甜茶(Rubus Suatrssimus S.Lee)は、広西省の四大名物の1つであり、広東省、湖南省、江西省などにおいても栽培されている。甜茶は、大量のバイオフラボノイドを含み、一般的な緑茶の効果を持つ他に、心血管疾患の治療や予防、脳卒中の予防、癌の予防、歯周病の予防などの薬効を持ち、薬用価値が極めて高い。
ルブソシドは、甜茶において甘味に寄与し、保健作用を発揮する主成分である。初期に、ルブソシドを抽出する方法として、熱湯浸出による簡単なプロセスは簡単であったものの、抽出率が一般的に低く、資源の無駄な消費が極めて多かった。
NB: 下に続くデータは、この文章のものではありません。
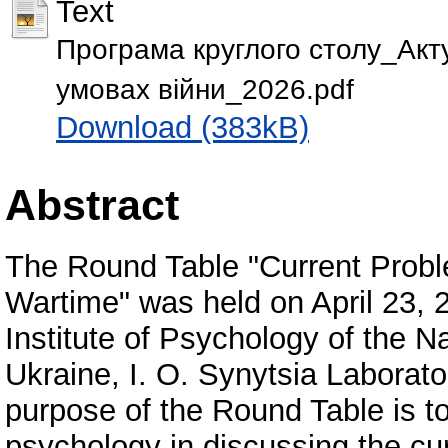
Text
Програма круглого столу_Акту
умовах війни_2026.pdf
Download (383kB)
Abstract
The Round Table "Current Probl
Wartime" was held on April 23, 
Institute of Psychology of the 
Ukraine, I. O. Synytsia Laborat
purpose of the Round Table is to 
psychology in discussing the cur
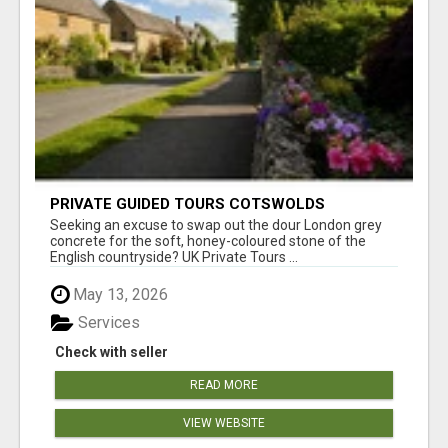
PRIVATE GUIDED TOURS COTSWOLDS
Seeking an excuse to swap out the dour London grey
concrete for the soft, honey-coloured stone of the
English countryside? UK Private Tours ...
May 13, 2026
Services
Check with seller
READ MORE
VIEW WEBSITE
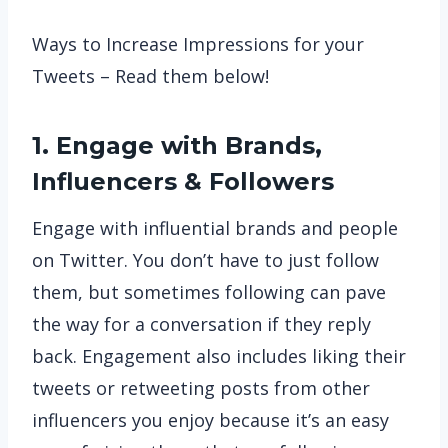
Ways to Increase Impressions for your
Tweets – Read them below!
1. Engage with Brands,
Influencers & Followers
Engage with influential brands and people
on Twitter. You don’t have to just follow
them, but sometimes following can pave
the way for a conversation if they reply
back. Engagement also includes liking their
tweets or retweeting posts from other
influencers you enjoy because it’s an easy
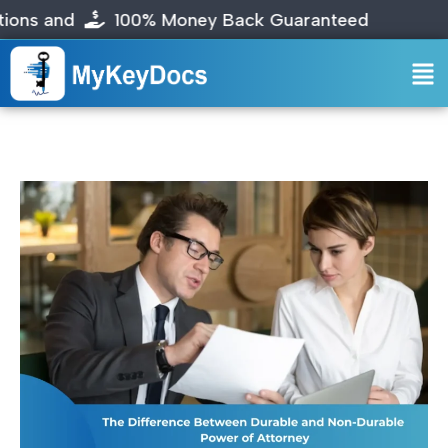
nd
100% Money Back Guaranteed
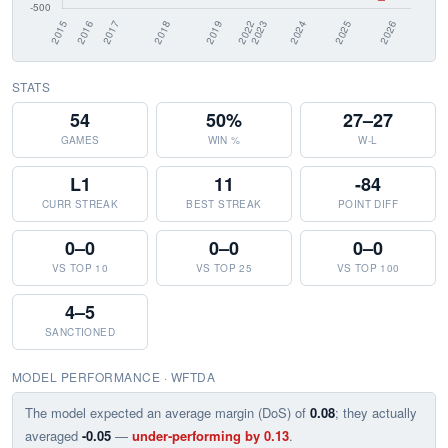
STATS
54
50%
27–27
GAMES
WIN %
W-L
L1
11
-84
CURR STREAK
BEST STREAK
POINT DIFF
0–0
0–0
0–0
VS TOP 10
VS TOP 25
VS TOP 100
4–5
SANCTIONED
MODEL PERFORMANCE · WFTDA
The model expected an average margin (DoS) of
0.08
; they actually
averaged
-0.05
—
under-performing by 0.13
.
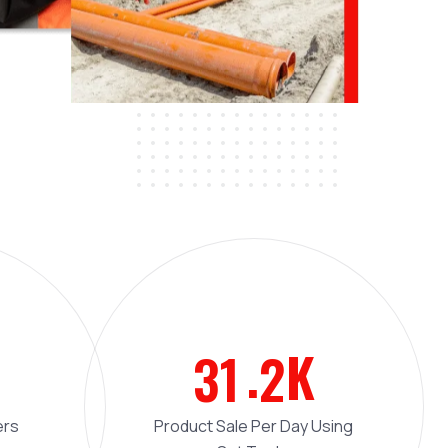
.
K
3
1
2
ers
Product Sale Per Day Using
抽出率及び製品の品質を向上するために、近年、ルブソシドの抽出プロセスの改良に関する研究が行なわれている。
例えば、CN106243165Aには、1)甜茶葉を粉砕し、エタノールで抽出し、抽出液を濾過し、濾液からエタノールを減圧回収し、粗抽出物を得るステップと、2)粗抽出物を水に溶解し、濾過し、濾液を取って準備するステップと、3)ステップ2)の濾液を分画分子量1000の高分子濾過膜により分離し、流出液を収集するステップと、4)流出液にEuAlO3を液固比1000ml:0.2〜1mgの割合で加え、30〜50s沈殿させ、濾過して沈殿物を除去し、濾液を乾燥してルブソシドを得るステップと、を含む甜茶葉からのルブソシドの抽出方法が開示されている。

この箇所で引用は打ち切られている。